- **ENUNCIADO 1**: Segundo a carta sobre ideologia e cinema, quem cunhou inicialmente o termo "ideologia" e em que ano?
- **ENUNCIADO 2**: Transcreva, da carta sobre ideologia e cinema, o trecho que começa em "Para tratar de" e termina em "ao seu filme.".

- **TEXTO DE LEITURA**:
Sunday, January 20, 2019

Ideología e cinema: Carta para um amigo cineasta






  




A um amigo cineasta,

            “A produção não cria só um objeto para o sujeito; cria também um sujeito para o objeto” Karl Marx (1)

Para tratar de ser melhor entendido (ganhando tempo, tratando de ser mais preciso no nosso diálogo), envio-lhe algumas anotações sobre a noção (ou conceito) marxista de “ideologia” e sua relação com o discurso estético e poético na sociedade capitalista (2). Elas ajudariam a explicar o sentido da minha crítica cultural ao seu filme.

“Ideologia” é um termo que foi inicialmente cunhado pelo filósofo francês Antoine Destutt de Tracy em 1796. Em geral, num sentido abstrato e algo vago, ideologia é entendido como uma coleção de crenças e valores normativos que um indivíduo ou grupo defende por razões que não sejam puramente epistemológicas (ligadas à razão, ao intelecto, ao conhecimento cientifico).

Na filosofia contemporânea, o conceito tende a ser mais estreito do que a noção original, e pode ser associado às ideias expressas em termos  amplos tais como “concepção de mundo” ou “visão imaginária do mundo”,  etc. No mundo político, como sabemos, existem diversas ideologias políticas em conflito, que cobrem uma ampla gama de interesses na luta entre sujeitos humanos e entre classes sociais.

- **EXTRATO DOS DADOS**:

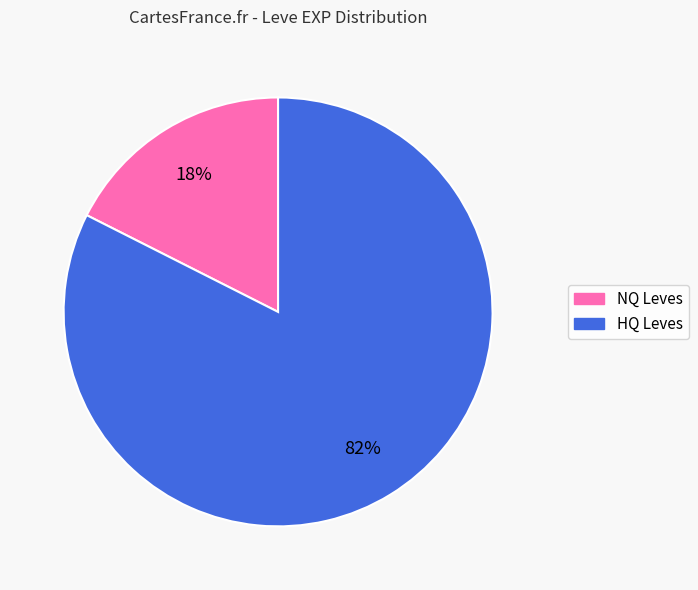

Is there any slice that represents more than half of the pie?

Yes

- **RESPOSTA 1**: O filósofo francês Antoine Destutt de Tracy, em 1796.

- **RESPOSTA 2**:
Para tratar de ser melhor entendido (ganhando tempo, tratando de ser mais preciso no nosso diálogo), envio-lhe algumas anotações sobre a noção (ou conceito) marxista de “ideologia” e sua relação com o discurso estético e poético na sociedade capitalista (2). Elas ajudariam a explicar o sentido da minha crítica cultural ao seu filme.